Brief a:
Answer these questions about the passage on Elton John, one line each:
(i) To whom did Elton give his only press interview?
(ii) At which house was his 40th birthday party held?
(iii) How many guests attended that party?

Elton himself, still in Australia, put on a lighthearted front. Acting as emcee at a record-awards ceremony, he was defiantly full of his usual camp one liners. A female guest admired a brooch he was wearing. “You get one of those when you sleep with a queen,” Elton told her. To a male guest, he said he’d always thought “bondage” was a surfers’ beach in Sydney. His hair had become platinum blond, cut in a star shape high above the ears. “Blondes have more fun,” he explained.
The only press interview he would give was to John Blake, who had written the Daily Mirror’s “Big Lie” story. This time there was no joking. “I have traveled the world and seen a lot of things, but I have never even heard of any orgies with underage boys. And I swear I have never, ever seen anything like the things that were described. The outfits I was supposed to have worn, and all the rest of it, were just plain ridiculous.
“No matter what happens, I will go into court, swear on the Bible, and tell the truth about everything. I’m going to nail the paper that wrote all those lies. I’m doing it to clear my name, not for the money. But 50 million pounds would not be enough to compensate for all the harm they have done me …. I don’t care what comes out in court about my life. They can throw every single thing at me, and I’ll still nail them.”
Elton’s 40th birthday party was held at Lockwood House, a ten-bedroom Georgian mansion that his manager, John Reid, had lately acquired, near Rickmansworth, Hertfordshire. NATO-style security surrounded a bash as munificent as any thrown in the spendthrift seventies. Guards with Doberman pinscher dogs checked passes before allowing access to the lit-up house and the five marquees on its grounds. The 350 guests included rock superstars George Harrison, Ringo Starr, Eric Clapton, Phil Collins, Bob Geldof, and Lionel Richie, designer Zandra Rhodes, actors Sir John Mills, Hazel O’Connor, and Britt Ekland, film directors Ken Russell and Michael Winner, impresarios Richard Branson and Mickie Most, local M.P. Tristan Garel-Jones, and the entire Watford football team. Just before midnight, the duke and duchess of York arrived, racing up the drive in a chauffeur-driven Jaguar, followed by a car full of armed Special Branch men. “The Yorks,” at least, seemed unworried by what The Sun said.
Renate’s nonappearance on such a night could lead to only one conclusion. It was confirmed next day by a press announcement from John Reid’s office. Elton and Renate had decided to “continue living apart,” though there were no plans at present for a divorce and they remained on “very good personal terms.” In particular it was emphasized that the separation had nothing to do with The Sun’s rent-boy claims, which had come after their decision to part and which both found “deeply distressing and intrusive.”

Brief b: In the rows below, rename "Required" to "Mandatory" in the lines between the one holding "Archive of news-related photos from the South" and the one holding "Lost your password?", inclusive. Change nothing else, give only those lines, and leave the pictures out.

Data under study:
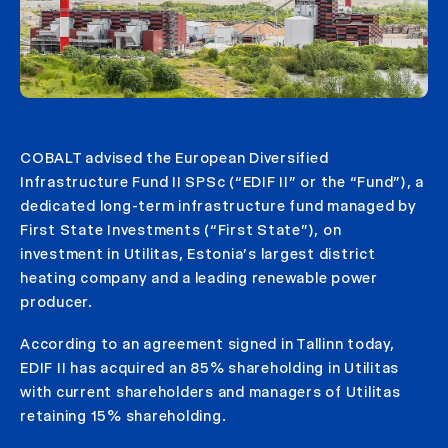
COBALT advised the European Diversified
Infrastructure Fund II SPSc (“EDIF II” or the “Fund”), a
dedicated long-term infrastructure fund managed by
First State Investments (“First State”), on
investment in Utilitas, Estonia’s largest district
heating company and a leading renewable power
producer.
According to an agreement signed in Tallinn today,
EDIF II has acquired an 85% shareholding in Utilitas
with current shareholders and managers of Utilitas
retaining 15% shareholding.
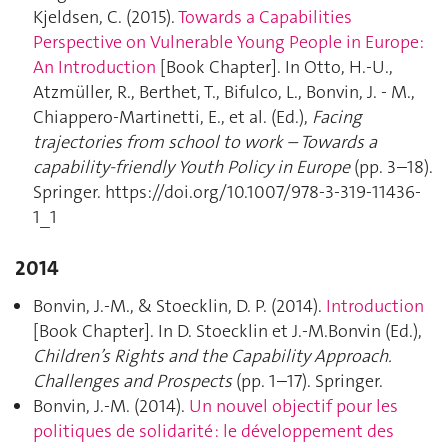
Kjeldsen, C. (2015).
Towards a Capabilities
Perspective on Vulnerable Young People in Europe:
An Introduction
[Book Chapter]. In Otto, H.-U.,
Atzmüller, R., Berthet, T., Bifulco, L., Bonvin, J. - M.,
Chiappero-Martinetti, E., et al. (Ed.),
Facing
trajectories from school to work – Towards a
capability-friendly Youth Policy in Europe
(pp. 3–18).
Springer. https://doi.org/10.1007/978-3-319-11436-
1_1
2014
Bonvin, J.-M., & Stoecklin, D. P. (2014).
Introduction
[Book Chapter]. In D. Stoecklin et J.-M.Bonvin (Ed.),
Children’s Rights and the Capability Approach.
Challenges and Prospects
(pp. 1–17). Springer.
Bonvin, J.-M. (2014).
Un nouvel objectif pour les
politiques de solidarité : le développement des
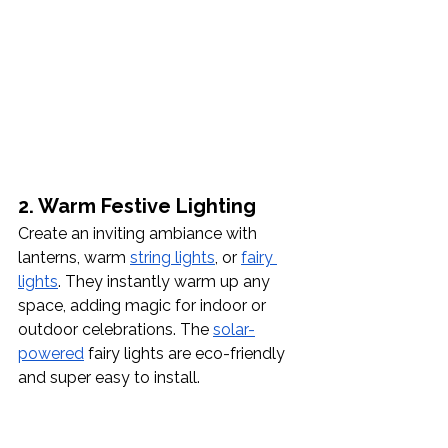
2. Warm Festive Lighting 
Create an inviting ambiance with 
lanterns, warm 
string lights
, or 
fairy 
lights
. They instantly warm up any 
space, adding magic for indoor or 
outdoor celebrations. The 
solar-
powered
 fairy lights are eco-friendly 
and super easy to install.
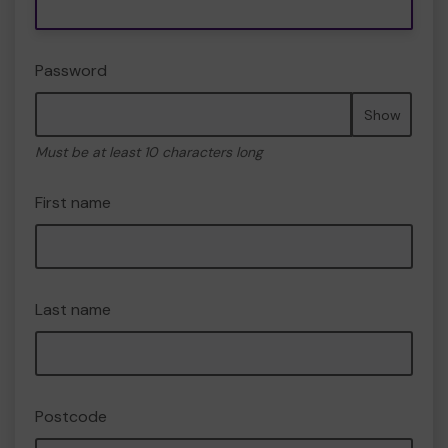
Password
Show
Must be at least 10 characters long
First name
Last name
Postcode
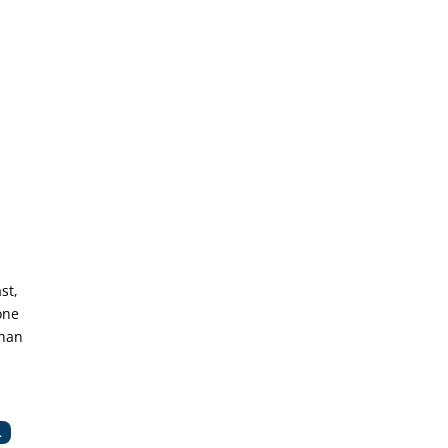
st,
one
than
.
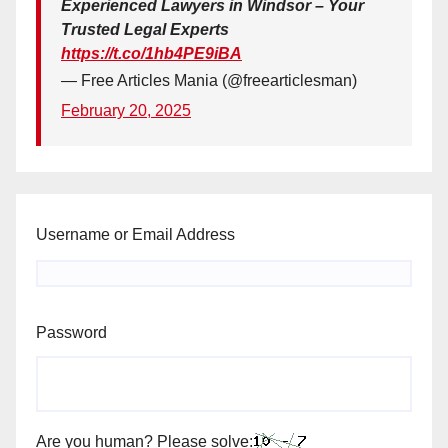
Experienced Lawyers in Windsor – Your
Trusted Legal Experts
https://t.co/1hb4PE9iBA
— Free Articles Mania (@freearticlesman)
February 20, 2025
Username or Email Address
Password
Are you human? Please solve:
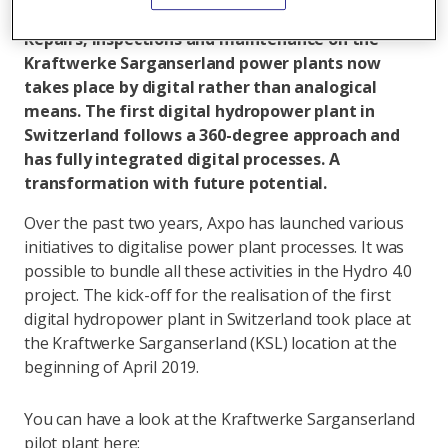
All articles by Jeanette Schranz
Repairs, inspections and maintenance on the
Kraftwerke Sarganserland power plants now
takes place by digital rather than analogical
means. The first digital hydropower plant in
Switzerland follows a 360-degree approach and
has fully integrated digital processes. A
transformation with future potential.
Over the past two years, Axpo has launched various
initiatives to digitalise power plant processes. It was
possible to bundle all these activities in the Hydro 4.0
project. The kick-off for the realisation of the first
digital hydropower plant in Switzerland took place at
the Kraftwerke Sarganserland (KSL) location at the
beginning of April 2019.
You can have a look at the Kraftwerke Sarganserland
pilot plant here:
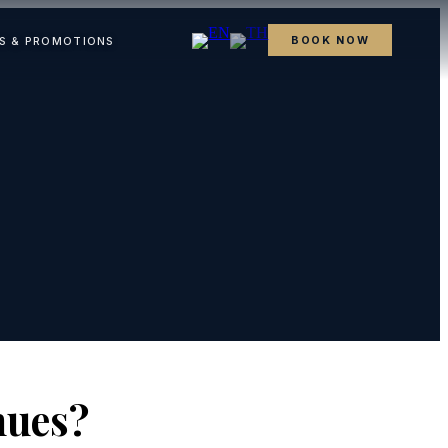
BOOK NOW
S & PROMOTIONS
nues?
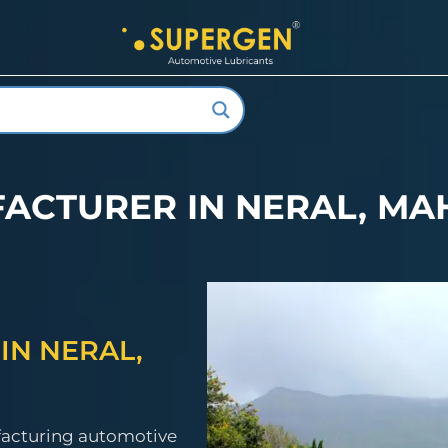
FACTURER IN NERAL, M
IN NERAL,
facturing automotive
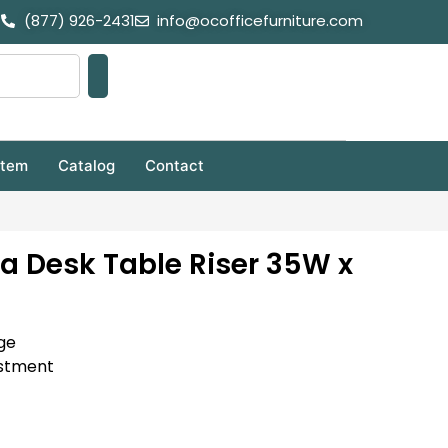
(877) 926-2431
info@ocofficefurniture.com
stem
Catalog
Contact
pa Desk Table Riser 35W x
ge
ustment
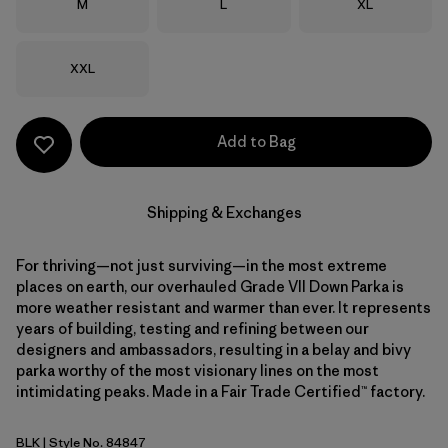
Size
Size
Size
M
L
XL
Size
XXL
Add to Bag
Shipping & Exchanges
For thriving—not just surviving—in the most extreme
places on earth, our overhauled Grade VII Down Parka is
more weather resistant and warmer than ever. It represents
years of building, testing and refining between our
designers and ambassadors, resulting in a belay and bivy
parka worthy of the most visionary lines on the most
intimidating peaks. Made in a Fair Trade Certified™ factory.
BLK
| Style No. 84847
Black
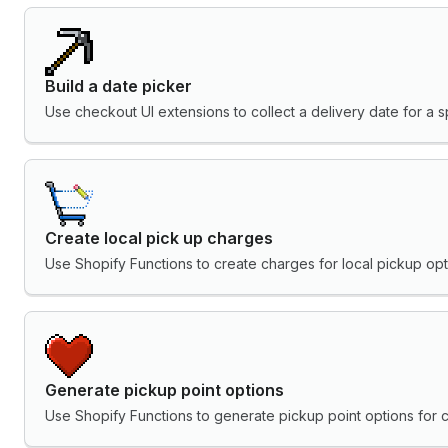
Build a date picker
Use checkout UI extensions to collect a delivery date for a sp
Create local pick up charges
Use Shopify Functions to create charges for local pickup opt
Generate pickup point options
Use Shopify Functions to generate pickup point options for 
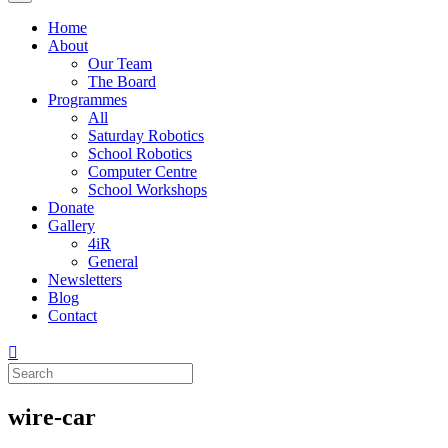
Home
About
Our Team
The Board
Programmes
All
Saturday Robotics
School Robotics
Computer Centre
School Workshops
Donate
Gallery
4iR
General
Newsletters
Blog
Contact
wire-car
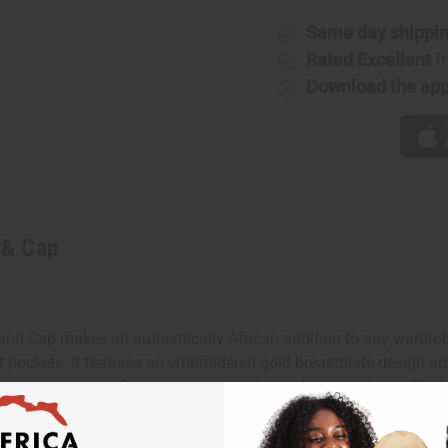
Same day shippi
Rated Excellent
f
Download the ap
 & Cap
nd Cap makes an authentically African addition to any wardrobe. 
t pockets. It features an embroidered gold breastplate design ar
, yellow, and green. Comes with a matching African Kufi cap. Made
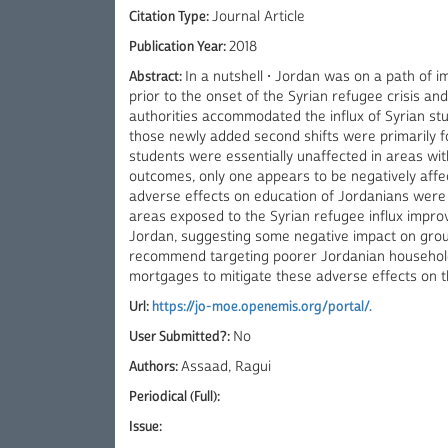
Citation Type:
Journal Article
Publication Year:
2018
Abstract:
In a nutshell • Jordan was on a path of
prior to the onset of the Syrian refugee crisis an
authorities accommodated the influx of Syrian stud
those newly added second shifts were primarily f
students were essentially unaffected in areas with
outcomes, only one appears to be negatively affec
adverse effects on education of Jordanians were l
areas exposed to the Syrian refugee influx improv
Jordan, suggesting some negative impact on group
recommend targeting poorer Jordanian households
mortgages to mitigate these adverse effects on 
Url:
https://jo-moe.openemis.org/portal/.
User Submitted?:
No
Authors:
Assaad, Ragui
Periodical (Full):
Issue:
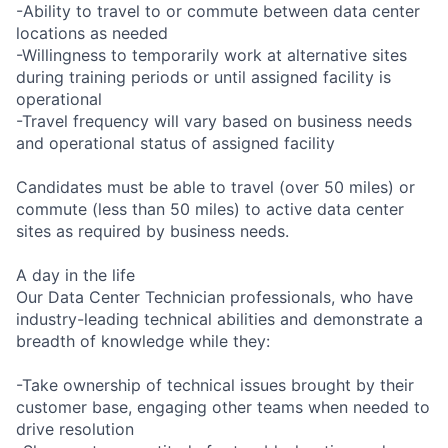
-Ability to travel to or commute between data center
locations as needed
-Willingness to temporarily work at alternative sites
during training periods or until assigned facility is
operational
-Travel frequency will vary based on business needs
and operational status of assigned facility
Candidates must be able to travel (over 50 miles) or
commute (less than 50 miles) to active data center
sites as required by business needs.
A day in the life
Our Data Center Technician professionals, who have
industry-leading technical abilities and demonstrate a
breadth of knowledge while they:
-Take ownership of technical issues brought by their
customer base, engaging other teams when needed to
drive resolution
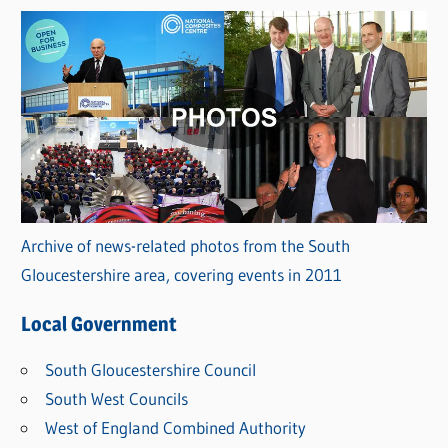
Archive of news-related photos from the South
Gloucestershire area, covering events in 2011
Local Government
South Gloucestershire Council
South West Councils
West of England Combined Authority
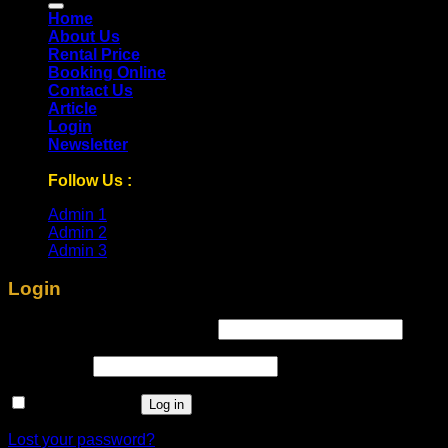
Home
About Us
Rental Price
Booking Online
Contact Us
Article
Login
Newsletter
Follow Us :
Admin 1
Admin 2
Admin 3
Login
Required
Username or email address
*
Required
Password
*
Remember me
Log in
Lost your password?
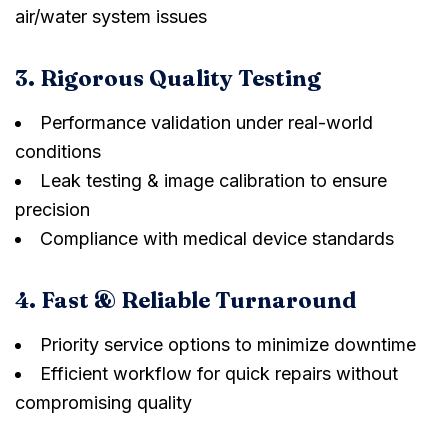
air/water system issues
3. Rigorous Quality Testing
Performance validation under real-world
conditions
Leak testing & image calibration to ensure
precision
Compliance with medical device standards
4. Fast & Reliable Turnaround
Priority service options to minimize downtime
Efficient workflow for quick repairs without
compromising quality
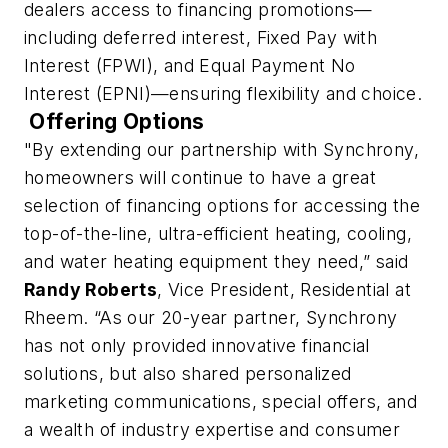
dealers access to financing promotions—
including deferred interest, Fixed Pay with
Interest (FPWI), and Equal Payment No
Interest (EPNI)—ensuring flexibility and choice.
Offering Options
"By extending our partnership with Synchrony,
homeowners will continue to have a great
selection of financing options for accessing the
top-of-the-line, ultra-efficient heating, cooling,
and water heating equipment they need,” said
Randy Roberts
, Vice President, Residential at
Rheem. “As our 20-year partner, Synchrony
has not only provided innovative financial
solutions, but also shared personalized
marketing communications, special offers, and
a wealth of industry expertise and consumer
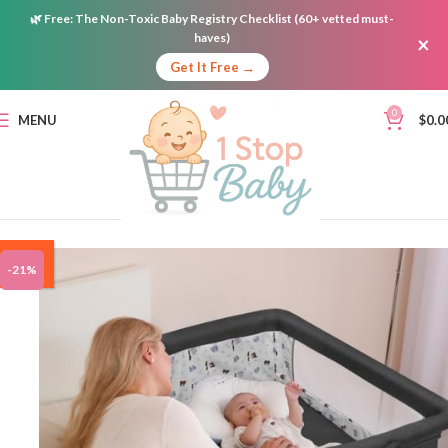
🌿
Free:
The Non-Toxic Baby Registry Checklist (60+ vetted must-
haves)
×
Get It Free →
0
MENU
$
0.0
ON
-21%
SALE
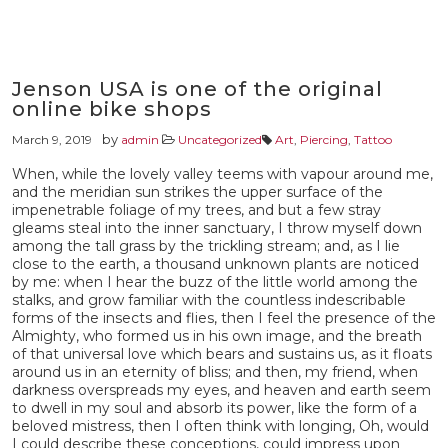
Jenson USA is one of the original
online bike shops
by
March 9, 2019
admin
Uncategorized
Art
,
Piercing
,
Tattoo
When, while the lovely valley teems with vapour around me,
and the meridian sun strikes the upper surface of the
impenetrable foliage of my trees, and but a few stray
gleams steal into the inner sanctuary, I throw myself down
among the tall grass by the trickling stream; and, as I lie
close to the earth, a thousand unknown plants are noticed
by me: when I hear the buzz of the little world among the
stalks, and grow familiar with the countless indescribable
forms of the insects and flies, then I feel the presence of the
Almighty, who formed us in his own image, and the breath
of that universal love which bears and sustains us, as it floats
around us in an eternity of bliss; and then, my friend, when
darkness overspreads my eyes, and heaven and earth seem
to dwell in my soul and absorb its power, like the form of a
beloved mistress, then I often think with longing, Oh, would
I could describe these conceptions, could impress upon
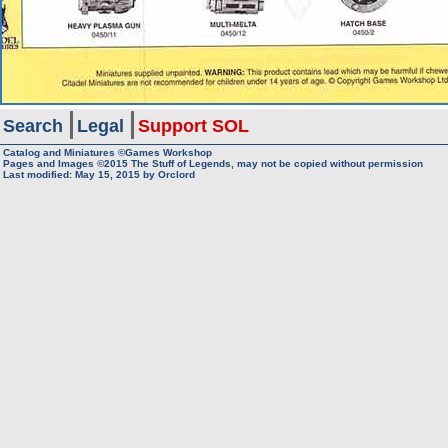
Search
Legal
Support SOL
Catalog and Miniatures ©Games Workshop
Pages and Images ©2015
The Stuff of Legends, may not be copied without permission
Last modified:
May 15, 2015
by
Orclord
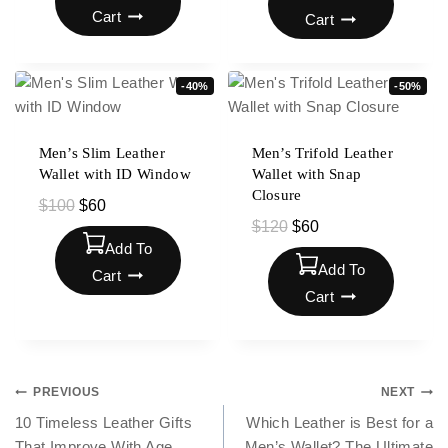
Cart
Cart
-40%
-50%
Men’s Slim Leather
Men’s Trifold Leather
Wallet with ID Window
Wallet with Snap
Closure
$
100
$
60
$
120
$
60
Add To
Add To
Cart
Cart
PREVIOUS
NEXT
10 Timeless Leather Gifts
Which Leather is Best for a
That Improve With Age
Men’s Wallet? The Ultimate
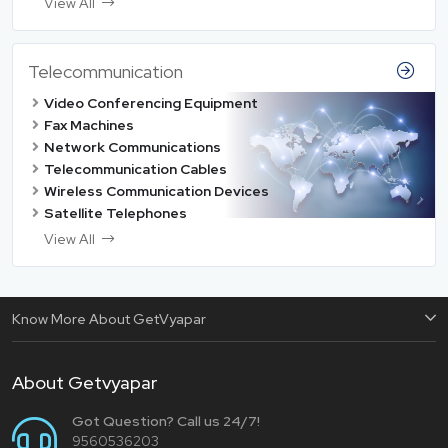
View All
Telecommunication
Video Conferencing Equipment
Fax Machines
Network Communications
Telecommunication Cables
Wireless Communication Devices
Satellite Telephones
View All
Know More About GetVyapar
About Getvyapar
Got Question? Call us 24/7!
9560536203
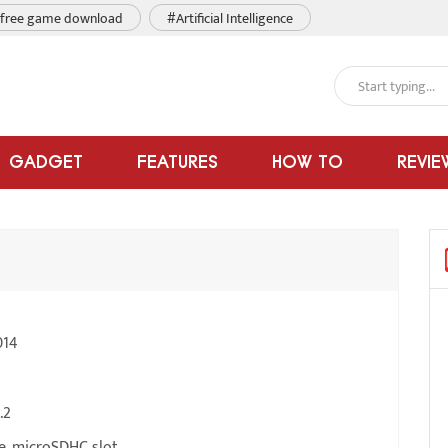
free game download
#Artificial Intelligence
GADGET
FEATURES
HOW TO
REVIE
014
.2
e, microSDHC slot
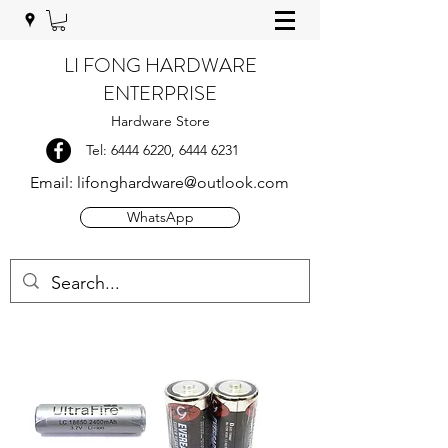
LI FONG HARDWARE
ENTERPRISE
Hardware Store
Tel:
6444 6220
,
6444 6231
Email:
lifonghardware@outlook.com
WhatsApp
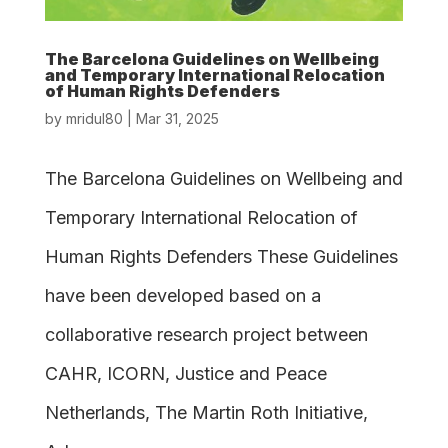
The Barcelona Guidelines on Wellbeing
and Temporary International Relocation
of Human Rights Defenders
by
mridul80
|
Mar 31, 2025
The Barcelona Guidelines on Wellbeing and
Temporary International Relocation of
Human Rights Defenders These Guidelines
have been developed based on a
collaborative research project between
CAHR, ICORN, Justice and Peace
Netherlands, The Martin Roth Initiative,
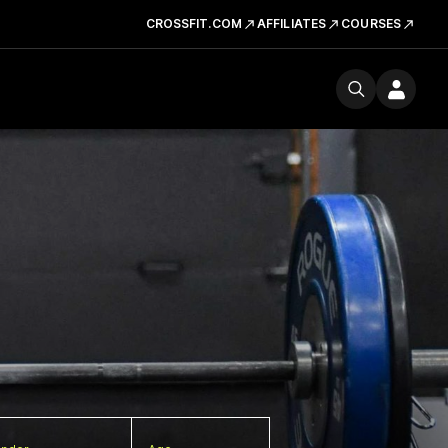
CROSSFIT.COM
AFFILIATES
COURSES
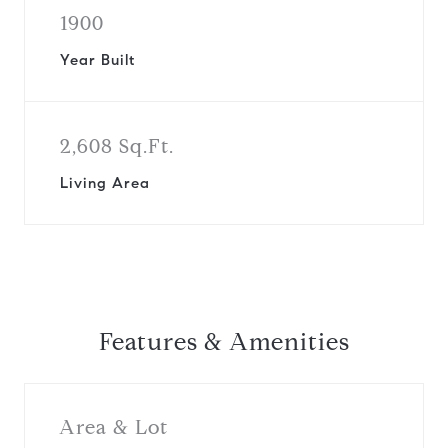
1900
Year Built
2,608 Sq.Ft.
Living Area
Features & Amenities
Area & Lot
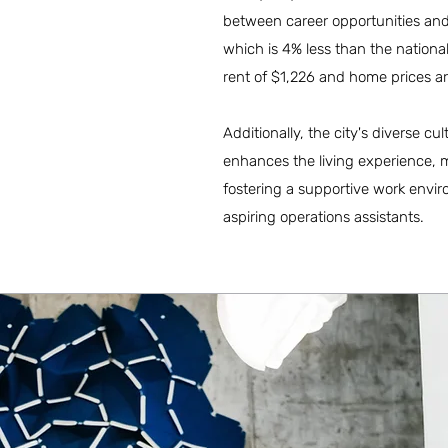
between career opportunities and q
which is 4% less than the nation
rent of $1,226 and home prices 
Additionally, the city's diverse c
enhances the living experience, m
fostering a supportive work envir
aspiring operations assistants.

Response area a:
(i) John Blake
(ii) Lockwood House
(iii) 350

Response area b:
Archive of news-related photos from the South
Gloucestershire area, covering events in 2011
Local Government
South Gloucestershire Council
South West Councils
West of England Combined Authority
Home
About Us
Rental Price
Booking Online
Contact Us
Article
Login
Newsletter
Follow Us :
Admin 1
Admin 2
Admin 3
Login
Mandatory
Username or email address
*
Mandatory
Password
*
Remember me
Log in
Lost your password?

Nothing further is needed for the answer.